Personal information
- Date of birth: 24 June 1983 (age 42)
- Place of birth: Sassuolo, Italy
- Height: 1.90 m (6 ft 3 in)
- Position: Midfielder

Youth career
- Sassuolo

Senior career*
- Years: Team / Apps / (Gls)
- 2001–2003: Sassuolo / 49 / (2)
- 2003–2004: Giulianova / 25 / (3)
- 2004–2005: Chievo / 0 / (0)
- 2004–2005: → Triestina (loan) / 35 / (5)
- 2005–2006: Verona / 38 / (4)
- 2006–2007: Palermo / 0 / (0)
- 2007–2011: Lecce / 143 / (16)
- 2011–2012: Fiorentina / 11 / (0)
- 2012–2013: Sampdoria / 47 / (4)
- 2013–2015: Parma / 11 / (0)
- 2014–2015: → Watford (loan) / 28 / (3)
- 2015–2017: Cagliari / 31 / (2)
- 2017–2019: Parma / 46 / (4)
- 2019: → Verona (loan) / 2 / (0)
- Total:  / 466 / (43)

= Gianni Munari =

Italian footballer (born 1983)

Gianni Munari (born 24 June 1983) is an Italian football official and a former player who played as a midfielder. He works as a scout for Parma.

==Career==
===From Sassuolo to Palermo===
Munari started his career with hometown club Sassuolo, after being promoted to the senior squad from the youth team. He scored 2 goals in 49 appearances during his two-year spell with the club. In 2003, he joined Giulianova (via Chievo in co-ownership deal), where he would spend just one season, scoring three goals in 25 total appearances. He then joined Serie B side Triestina in 2004 in temporary deal with option to co-own the player. He had an impressive season, making 35 appearances and scoring 5 goals in his only season with the Trieste-based club. In June 2005 Triestina excised the option for €175,000. He was snapped up by another Serie B club on 30 August 2005 in the form of Verona, (which Verona bought Munari from Triestina for €350,000) where he managed to make 38 appearances and score 4 goals in one season. In June 2006 Verona acquired Munari outright from the cross-town rival for an undisclosed fee.

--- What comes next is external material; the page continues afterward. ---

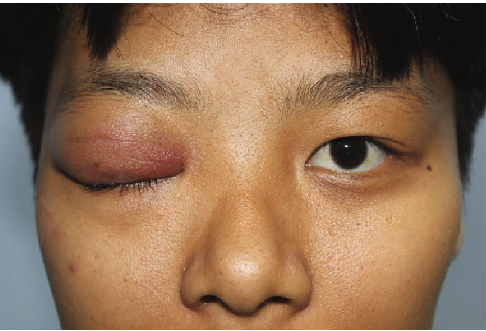
Figure 1: This fi gure shows the right upper eyelid swelling and ptosis with a palpable fi rm mass 20mm in diameter.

Following such an impressive spell in Verona, he was purchased by Serie A side U.S. Città di Palermo together with teammate Mattia Cassani. Half of the Munari's registration rights was valued €1 million while full "card" of Cassani was valued €2.5 million. However, Munari never managed to break into the first team at the Sicilian club and did not play at all during the first half of the 2006–07 Serie A season, being subsequently loaned out to Serie B side Lecce in January 2007. In June 2007 Palermo acquired another half of Munari for €800,000. However, in July 2007, Lecce acquired 50% of the player's rights from Palermo for €1 million; Munari then remained at Lecce for four more seasons, making a total of 143 appearances for the club, scoring 16 goals and becoming one of the first team mainstays.

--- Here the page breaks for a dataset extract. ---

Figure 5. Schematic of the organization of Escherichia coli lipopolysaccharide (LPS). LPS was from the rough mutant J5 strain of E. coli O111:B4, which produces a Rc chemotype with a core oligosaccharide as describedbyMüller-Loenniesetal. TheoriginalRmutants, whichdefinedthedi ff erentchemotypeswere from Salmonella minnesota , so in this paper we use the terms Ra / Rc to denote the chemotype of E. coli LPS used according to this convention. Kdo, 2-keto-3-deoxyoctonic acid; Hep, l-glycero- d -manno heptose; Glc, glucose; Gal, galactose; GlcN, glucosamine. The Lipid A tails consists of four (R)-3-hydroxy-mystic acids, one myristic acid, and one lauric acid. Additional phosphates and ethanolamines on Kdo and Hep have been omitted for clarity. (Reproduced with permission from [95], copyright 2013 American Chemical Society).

===From Fiorentina to Sampdoria===
In June 2011, Munari's co-ownership was ultimately solved in favour of Palermo for €391,000, and the player returned to Palermo, but was immediately clarified he was not in the rosanero first team plans after he was not called up to join the Sicilians' pre-season training camp. On 21 July 2011, he moved permanently to Fiorentina for €800,000, signing a three-year contract for the Tuscans. On 31 January 2012, the final day of 2011–12 winter transfer window, he moved to Serie B side Sampdoria.

====Loan to Watford====
On 4 August 2014, Munari joined English Championship side Watford on a season-long loan deal from Parma.
He scored his first goal for Watford against Rotherham United on 19 August 2014 in a 2–0 away win for the Hornets.

===Cagliari===
After his loan at Watford expired, and after leaving Parma, Munari penned a one-year deal with Cagliari on 29 July 2015. His contract was extended in summer 2016.

===Return to Parma===
In January 2017, Munari was re-signed by Parma in a 2 1/2-year contract. On 14 November 2019, he announced his retirement from playing and that he joined the club's scouting department.

====Loan to Verona====
On 31 January 2019, Munari joined Verona on loan until 30 June 2019.